Sometimes there are things you do all the time in storytime, or in life, not realizing its any big deal. Singing a book is one of those for me. Maybe it’s because it’s totally something my mom would have done with me (did you ever sing a book with me, Mom?) or because there are so many beautiful books out there to go with my favorite songs. No matter the reason, singing a book is actually easier for me than reading one, especially with babies and toddlers. Though you can ask open-ended questions, point to words, and do a whole host of other things to promote early literacy with babies, those things are really more effective (at least immediately) with preschoolers. I’ll spend a lot of time talking about a page with 4 and 5 year olds, but a baby isn’t going to last that long. So, reading to babies has always made me feel like there’s empty space I need to fill with conversation. I know it’s just me and caregivers don’t notice anything awry, but it’s always a little off for me. Reading one on one, no problem! To a group of babies? Oh boy! Something about singing, though, makes the experience feel fuller. It takes more of me to sing so I don’t have the time to think about whether we should quack like a duck. It’ll either happen (and some caregivers might quack while the rest of us sing), or not, but we’re developing language skills either way.
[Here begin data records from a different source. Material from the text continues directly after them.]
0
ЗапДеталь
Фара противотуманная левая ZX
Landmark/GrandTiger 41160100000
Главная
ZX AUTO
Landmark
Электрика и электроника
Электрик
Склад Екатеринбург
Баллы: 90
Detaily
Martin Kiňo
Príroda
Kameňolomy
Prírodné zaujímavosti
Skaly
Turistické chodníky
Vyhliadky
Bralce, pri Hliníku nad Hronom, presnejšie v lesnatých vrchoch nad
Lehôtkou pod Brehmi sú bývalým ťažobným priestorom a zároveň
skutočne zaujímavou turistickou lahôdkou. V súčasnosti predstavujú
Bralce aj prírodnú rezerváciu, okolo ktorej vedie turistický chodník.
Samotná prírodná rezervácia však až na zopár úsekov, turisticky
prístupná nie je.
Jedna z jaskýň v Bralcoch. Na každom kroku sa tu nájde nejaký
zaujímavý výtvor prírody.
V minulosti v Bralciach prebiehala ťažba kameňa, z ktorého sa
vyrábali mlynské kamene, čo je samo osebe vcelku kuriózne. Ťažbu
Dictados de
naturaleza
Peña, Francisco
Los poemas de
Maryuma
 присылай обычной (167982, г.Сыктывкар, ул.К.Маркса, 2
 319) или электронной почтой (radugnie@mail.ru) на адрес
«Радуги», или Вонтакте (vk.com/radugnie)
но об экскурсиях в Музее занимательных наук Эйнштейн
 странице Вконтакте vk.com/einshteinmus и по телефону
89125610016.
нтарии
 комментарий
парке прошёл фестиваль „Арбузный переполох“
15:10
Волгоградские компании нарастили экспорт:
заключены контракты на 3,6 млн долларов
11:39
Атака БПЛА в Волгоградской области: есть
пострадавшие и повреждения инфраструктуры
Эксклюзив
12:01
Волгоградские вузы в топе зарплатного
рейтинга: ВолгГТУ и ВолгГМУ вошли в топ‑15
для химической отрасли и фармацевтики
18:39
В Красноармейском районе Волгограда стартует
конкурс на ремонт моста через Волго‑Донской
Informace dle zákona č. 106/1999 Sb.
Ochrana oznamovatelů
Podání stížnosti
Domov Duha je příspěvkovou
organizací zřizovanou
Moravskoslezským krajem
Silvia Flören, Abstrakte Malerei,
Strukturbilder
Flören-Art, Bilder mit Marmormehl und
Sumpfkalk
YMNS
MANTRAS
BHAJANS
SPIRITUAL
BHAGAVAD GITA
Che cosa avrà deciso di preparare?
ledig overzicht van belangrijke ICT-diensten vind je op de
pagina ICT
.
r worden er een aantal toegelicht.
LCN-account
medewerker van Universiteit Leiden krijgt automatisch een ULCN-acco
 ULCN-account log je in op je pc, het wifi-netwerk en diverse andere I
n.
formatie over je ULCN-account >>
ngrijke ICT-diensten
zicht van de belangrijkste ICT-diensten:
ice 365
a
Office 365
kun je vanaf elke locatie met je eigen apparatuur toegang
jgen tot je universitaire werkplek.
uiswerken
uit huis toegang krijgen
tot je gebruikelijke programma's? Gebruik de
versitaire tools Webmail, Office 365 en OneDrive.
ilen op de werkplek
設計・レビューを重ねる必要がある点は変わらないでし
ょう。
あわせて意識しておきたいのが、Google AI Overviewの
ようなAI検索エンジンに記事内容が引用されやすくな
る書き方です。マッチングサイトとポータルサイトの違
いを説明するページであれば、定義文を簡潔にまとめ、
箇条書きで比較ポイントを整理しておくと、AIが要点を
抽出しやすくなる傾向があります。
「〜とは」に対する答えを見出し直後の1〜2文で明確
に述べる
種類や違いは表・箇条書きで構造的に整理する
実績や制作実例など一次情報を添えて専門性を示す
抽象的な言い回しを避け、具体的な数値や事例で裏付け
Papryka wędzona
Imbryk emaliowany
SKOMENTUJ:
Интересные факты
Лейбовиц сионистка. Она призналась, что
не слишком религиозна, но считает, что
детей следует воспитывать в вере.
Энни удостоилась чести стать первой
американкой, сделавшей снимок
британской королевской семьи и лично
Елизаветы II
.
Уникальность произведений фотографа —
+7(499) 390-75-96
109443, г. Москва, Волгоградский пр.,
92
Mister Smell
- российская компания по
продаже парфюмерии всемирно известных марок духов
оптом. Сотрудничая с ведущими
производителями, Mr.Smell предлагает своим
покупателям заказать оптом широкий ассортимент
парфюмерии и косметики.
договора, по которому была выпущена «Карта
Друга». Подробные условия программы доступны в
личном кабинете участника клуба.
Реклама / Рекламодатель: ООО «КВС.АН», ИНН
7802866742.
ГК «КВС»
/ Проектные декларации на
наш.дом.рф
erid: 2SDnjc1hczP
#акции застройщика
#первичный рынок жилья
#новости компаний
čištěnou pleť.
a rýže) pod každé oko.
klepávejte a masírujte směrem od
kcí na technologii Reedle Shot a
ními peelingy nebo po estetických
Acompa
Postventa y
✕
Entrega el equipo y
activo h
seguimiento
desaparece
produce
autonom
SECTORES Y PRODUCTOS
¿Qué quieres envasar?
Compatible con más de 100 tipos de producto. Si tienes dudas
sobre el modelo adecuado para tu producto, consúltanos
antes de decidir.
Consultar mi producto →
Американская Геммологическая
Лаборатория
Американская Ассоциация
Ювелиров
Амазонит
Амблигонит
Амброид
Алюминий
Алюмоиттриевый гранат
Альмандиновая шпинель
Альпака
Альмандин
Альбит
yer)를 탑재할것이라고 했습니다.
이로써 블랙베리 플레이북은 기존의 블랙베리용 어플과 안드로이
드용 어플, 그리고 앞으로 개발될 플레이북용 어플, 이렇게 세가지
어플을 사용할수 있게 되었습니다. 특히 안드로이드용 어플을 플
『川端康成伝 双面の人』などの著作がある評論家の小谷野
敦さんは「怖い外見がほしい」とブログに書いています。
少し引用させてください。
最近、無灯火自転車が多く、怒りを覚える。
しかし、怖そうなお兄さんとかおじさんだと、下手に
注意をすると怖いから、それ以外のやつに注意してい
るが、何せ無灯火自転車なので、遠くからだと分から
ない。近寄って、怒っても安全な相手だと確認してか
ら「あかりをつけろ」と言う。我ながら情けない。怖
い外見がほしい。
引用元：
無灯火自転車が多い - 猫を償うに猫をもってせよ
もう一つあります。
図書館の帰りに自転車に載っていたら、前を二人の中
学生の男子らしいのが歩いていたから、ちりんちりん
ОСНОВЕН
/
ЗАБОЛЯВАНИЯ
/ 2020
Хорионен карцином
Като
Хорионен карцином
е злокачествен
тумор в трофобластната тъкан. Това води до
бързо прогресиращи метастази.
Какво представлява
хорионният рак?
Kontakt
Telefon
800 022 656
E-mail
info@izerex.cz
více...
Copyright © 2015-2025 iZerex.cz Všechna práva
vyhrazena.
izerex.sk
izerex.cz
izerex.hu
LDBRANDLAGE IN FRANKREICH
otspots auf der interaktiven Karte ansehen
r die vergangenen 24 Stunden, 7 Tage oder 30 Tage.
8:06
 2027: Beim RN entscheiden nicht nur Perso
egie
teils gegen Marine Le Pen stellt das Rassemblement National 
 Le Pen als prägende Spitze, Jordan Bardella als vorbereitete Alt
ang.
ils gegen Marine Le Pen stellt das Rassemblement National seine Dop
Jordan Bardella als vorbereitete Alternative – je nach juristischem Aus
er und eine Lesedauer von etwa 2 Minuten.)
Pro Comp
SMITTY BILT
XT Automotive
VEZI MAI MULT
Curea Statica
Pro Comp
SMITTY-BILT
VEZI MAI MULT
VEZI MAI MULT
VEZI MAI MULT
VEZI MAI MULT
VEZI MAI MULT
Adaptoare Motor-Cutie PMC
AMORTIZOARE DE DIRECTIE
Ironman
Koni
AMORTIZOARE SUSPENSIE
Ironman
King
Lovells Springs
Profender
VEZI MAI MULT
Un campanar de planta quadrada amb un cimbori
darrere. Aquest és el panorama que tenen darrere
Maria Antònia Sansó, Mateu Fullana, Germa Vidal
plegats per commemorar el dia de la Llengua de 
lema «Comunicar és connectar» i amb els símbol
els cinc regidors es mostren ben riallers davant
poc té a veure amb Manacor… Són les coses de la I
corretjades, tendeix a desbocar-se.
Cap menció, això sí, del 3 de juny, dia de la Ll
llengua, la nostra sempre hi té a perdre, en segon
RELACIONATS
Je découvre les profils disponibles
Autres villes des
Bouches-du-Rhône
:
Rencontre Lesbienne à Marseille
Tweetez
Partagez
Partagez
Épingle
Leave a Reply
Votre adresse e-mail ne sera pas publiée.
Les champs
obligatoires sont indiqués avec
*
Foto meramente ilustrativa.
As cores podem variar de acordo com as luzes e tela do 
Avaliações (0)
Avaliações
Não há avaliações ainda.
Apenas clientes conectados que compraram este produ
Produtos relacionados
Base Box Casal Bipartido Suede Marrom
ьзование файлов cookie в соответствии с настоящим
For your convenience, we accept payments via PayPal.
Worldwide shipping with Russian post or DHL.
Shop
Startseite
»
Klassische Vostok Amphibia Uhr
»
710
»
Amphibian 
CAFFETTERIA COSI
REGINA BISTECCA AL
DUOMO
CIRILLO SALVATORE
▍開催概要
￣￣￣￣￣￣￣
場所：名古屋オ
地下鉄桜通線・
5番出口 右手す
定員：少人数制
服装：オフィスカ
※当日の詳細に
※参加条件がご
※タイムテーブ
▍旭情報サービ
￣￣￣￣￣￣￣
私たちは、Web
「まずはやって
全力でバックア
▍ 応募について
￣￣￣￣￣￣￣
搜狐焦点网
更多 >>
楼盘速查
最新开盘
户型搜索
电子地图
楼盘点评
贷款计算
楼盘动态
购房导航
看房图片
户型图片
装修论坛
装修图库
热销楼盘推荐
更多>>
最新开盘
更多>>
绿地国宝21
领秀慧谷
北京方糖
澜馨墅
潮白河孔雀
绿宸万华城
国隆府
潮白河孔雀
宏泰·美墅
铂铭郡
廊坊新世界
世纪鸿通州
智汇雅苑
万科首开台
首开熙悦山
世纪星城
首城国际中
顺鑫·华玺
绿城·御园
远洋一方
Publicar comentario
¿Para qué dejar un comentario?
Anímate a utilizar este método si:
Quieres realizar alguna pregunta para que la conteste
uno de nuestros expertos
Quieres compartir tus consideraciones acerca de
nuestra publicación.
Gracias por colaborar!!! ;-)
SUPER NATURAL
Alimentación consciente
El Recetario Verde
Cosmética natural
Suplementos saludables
Due to this about 90% of the books I share in storytime are songs, rhymes, something I can turn in to a chant (like Monkey and Me), or I create a sort of rhythm with (I Went Walking). Before I did this regularly, I tried all the baby books my peers were sharing and didn’t feel comfortable. I was singing a book here and there, but still mostly reading them. I finally took my own advice (do what YOU love and are excited about) and now use this method weekly. Some storytimers say they are worried about overusing it, but now that I’ve been at it for several years, I don’t worry about that at all. How can you overuse singing? Besides, babies, and parents, really respond to a rhythmic book. Babies kick their legs and grin, moms and dads sing along, grandmas rock back and forth. When I look around the room and see only happy, peaceful faces I know I’m doing something right.
Here’s today’s storytime outline:
Book: Little White Duck by Walt Whippo
This is my favorite version for little guys but it is sadly out of print. Any version would be fine to sing with, though. If you don’t know the tune you can hear Burl Ives sing it here. Though no one sings it like my Mom, he’s a close second.